Click the Add Dataset (or Drag & Drop) button to upload or add a dataset.

Notes:

  • Upload File, File System, HDFS, S3, Data Recipe URL, and Upload Data Recipe are enabled by default. These can be disabled by removing them from the enabled_file_systems setting in the config.toml file. (Refer to Using the config.toml file section for more information.)

  • If File System is disabled, Driverless AI will open a local filebrowser by default.

  • If Driverless AI was started with data connectors enabled for Azure Blob Store, BlueData Datatap, Google Big Query, Google Cloud Storage, KDB+, Minio, Snowflake, or JDBC, then these options will appear in the Add Dataset (or Drag & Drop) dropdown menu. Refer to the Enabling Data Connectors section for more information.

  • When specifying to add a dataset using Data Recipe URL, the URL must point to either an HTML or raw version of the file, a GitHub repository or tree, or a local file. When adding or uploading datasets via recipes, the dataset will be saved as a .jay file.

  • Datasets must be in delimited text format.
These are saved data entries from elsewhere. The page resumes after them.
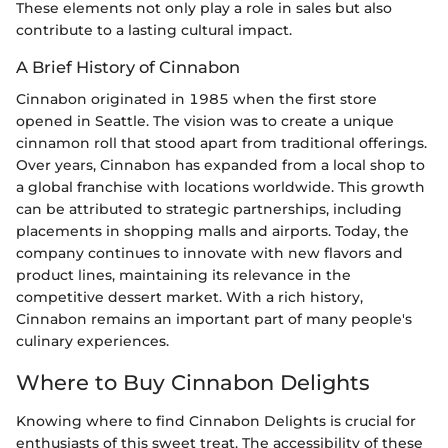
These elements not only play a role in sales but also
contribute to a lasting cultural impact.
A Brief History of Cinnabon
Cinnabon originated in 1985 when the first store
opened in Seattle. The vision was to create a unique
cinnamon roll that stood apart from traditional offerings.
Over years, Cinnabon has expanded from a local shop to
a global franchise with locations worldwide. This growth
can be attributed to strategic partnerships, including
placements in shopping malls and airports. Today, the
company continues to innovate with new flavors and
product lines, maintaining its relevance in the
competitive dessert market. With a rich history,
Cinnabon remains an important part of many people's
culinary experiences.
Where to Buy Cinnabon Delights
Knowing where to find Cinnabon Delights is crucial for
enthusiasts of this sweet treat. The accessibility of these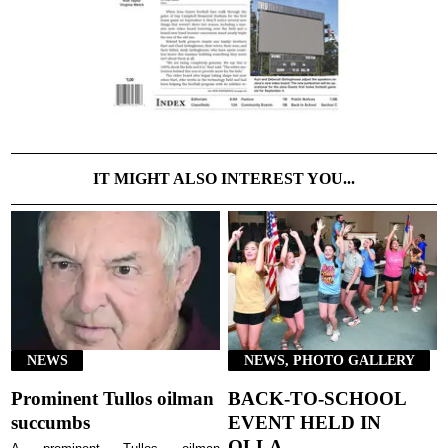
IT MIGHT ALSO INTEREST YOU...
NEWS
NEWS, PHOTO GALLERY
Prominent Tullos oilman
BACK-TO-SCHOOL
succumbs
EVENT HELD IN
OLLA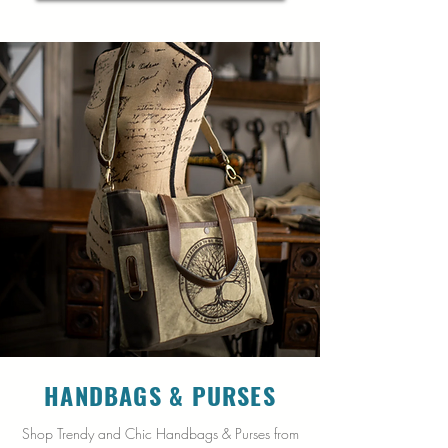
HANDBAGS &
PURSES
Shop Trendy and Chic Handbags & Purses from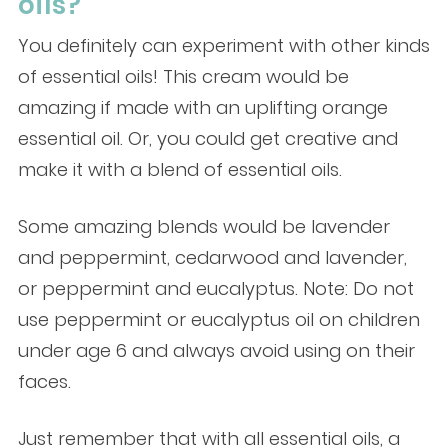
oils?
You definitely can experiment with other kinds
of essential oils! This cream would be
amazing if made with an uplifting orange
essential oil. Or, you could get creative and
make it with a blend of essential oils.
Some amazing blends would be lavender
and peppermint, cedarwood and lavender,
or peppermint and eucalyptus. Note: Do not
use peppermint or eucalyptus oil on children
under age 6 and always avoid using on their
faces.
Just remember that with all essential oils, a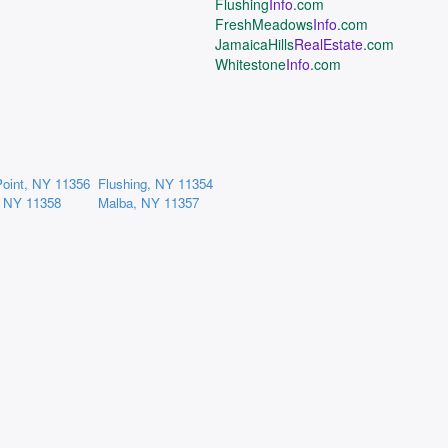
Flushing
Info
.com
FreshMeadows
Info
.com
JamaicaHills
RealEstate
.com
Whitestone
Info
.com
Point, NY 11356
Flushing, NY 11354
, NY 11358
Malba, NY 11357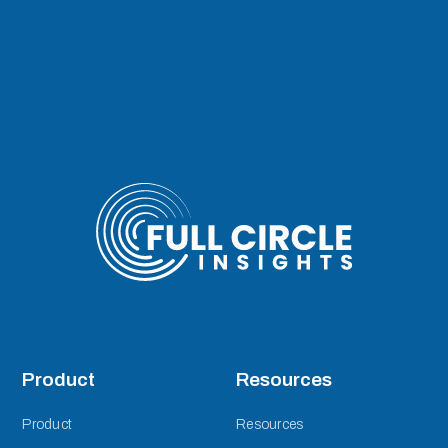
Product
Resources
Product
Resources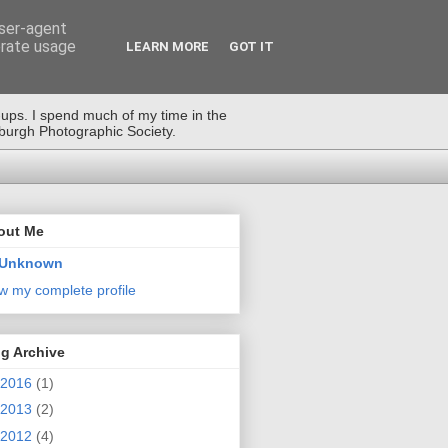
user-agent
erate usage
LEARN MORE
GOT IT
-ups. I spend much of my time in the
nburgh Photographic Society.
out Me
Unknown
w my complete profile
g Archive
2016
(1)
2013
(2)
2012
(4)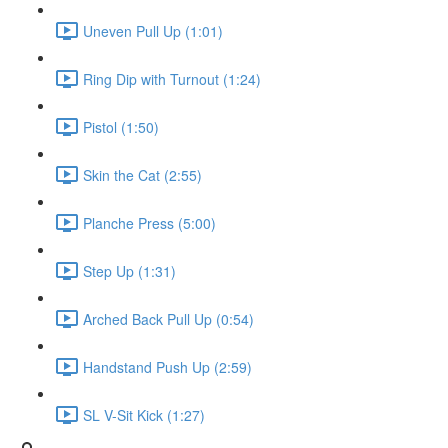
Uneven Pull Up (1:01)
Ring Dip with Turnout (1:24)
Pistol (1:50)
Skin the Cat (2:55)
Planche Press (5:00)
Step Up (1:31)
Arched Back Pull Up (0:54)
Handstand Push Up (2:59)
SL V-Sit Kick (1:27)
  • Driverless AI can detect the following separators: ,|;t

  • When importing a folder, the entire folder and all of its contents are read into Driverless AI as a single file.

  • When importing a folder, all of the files in the folder must have the same columns.

  • If you try to import a folder via a data connector on Windows, the import will fail if the folder contains files that do not have file extensions (the resulting error is usually related to the above note).

Upon completion, the datasets will appear in the Datasets Overview page. Click on a dataset to open a submenu. From this menu, you can specify to Rename, view Details of, Visualize, Split, Download, or Delete a dataset. Note: You cannot delete a dataset that was used in an active experiment. You have to delete the experiment first.